FOR IMMEDIATE RELEASE
March 24, 2008
Portland - In the wake of the Federal Reserve's decision to use $30 billion in public funds to back the recent takeover of Bear Stearns by JPMorgan Chase, Democratic Senate candidate Steve Novick today reiterated his call for actions to prevent foreclosures on the mortgages of regular Americans. Novick called on Congress to adopt FDIC head Sheila Bair's proposal to freeze certain adjustable rate mortgages at the initial rate, and Congressman Barney Frank's proposal to reform the bankruptcy laws to allow bankruptcy judges to adjust mortgage terms.
"Bair and Frank's proposals fall into the category of 'rough justice.' We need to take steps to prevent a tidal wave of foreclosures, not just for the sake of the homeowners involved, but for the sake of the larger economy," said Novick. "Congress and the Administration should also work with Congressman Frank to establish appropriate federal oversight of the 'shadow banking system' that has become an increasingly large, unregulated portion of the American economy."

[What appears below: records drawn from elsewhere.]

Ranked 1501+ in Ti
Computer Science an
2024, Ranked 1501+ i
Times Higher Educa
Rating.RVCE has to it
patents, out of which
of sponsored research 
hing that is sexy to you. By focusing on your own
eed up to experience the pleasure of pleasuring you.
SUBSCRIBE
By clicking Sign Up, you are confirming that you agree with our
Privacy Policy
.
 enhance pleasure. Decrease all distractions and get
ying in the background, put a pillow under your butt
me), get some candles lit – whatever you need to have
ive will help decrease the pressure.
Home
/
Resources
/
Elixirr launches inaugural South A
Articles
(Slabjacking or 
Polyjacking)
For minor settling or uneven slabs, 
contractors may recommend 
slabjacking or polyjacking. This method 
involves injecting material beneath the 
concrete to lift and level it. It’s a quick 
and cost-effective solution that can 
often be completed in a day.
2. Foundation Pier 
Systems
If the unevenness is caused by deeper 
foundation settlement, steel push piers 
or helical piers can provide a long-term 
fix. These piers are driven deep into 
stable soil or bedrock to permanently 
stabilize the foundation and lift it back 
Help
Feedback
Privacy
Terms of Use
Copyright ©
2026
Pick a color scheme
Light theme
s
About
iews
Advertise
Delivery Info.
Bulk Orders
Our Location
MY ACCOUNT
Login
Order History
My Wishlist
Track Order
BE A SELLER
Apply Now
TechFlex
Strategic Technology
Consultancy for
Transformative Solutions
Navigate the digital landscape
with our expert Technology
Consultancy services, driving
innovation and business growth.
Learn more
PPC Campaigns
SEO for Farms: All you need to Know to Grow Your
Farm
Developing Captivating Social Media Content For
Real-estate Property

Novick said that the current credit crunch is largely due to the markets' loss of confidence in what has become a huge but poorly understood and largely unregulated facet of the economy – what the New York Times yesterday called the "private trading of complex instruments that lurk in the financial shadows."
As Congress and Republican and Democratic presidential administrations pushed for financial deregulation over the last decade, the biggest banks and brokerage firms created a dizzying array of innovative products that experts now acknowledge are hard to understand and even harder to value.
On Wall Street, of course, what you don't see can hurt you. In the past decade, there has been an explosion in complex derivative instruments, such as collateralized debt obligations and credit default swaps, which were intended primarily to transfer risk.
These products are virtually hidden from investors, analysts and regulators, even though they have emerged as one of Wall Street's most outsized profit engines. They don't trade openly on public exchanges, and financial services firms disclose few details about them. [New York Times, 3/23/08]
"Many observers think that the real reason the Fed engineered the Bear Stearns takeover was to avoid a collapse in the market for 'credit default swaps.' Most Americans have never heard of a credit default swap. But there is a $45 trillion market in these financial instruments," Novick said, "and it is completely unregulated."
Novick said that it is frightening that even experts acknowledge that they don't completely understand complex "derivative instruments" such as credit default swaps. Former Federal Reserve Chairman Alan Blinder acknowledged in Sunday's Times that "if you presented me with one and asked me to put a market value on it, I'd be guessing."
"So we have a huge portion of the American economy invested in financial products that the experts don't understand and the federal government doesn't regulate," Novick said. "Thank goodness Congressman Frank, one of the smartest members of Congress, is on the case."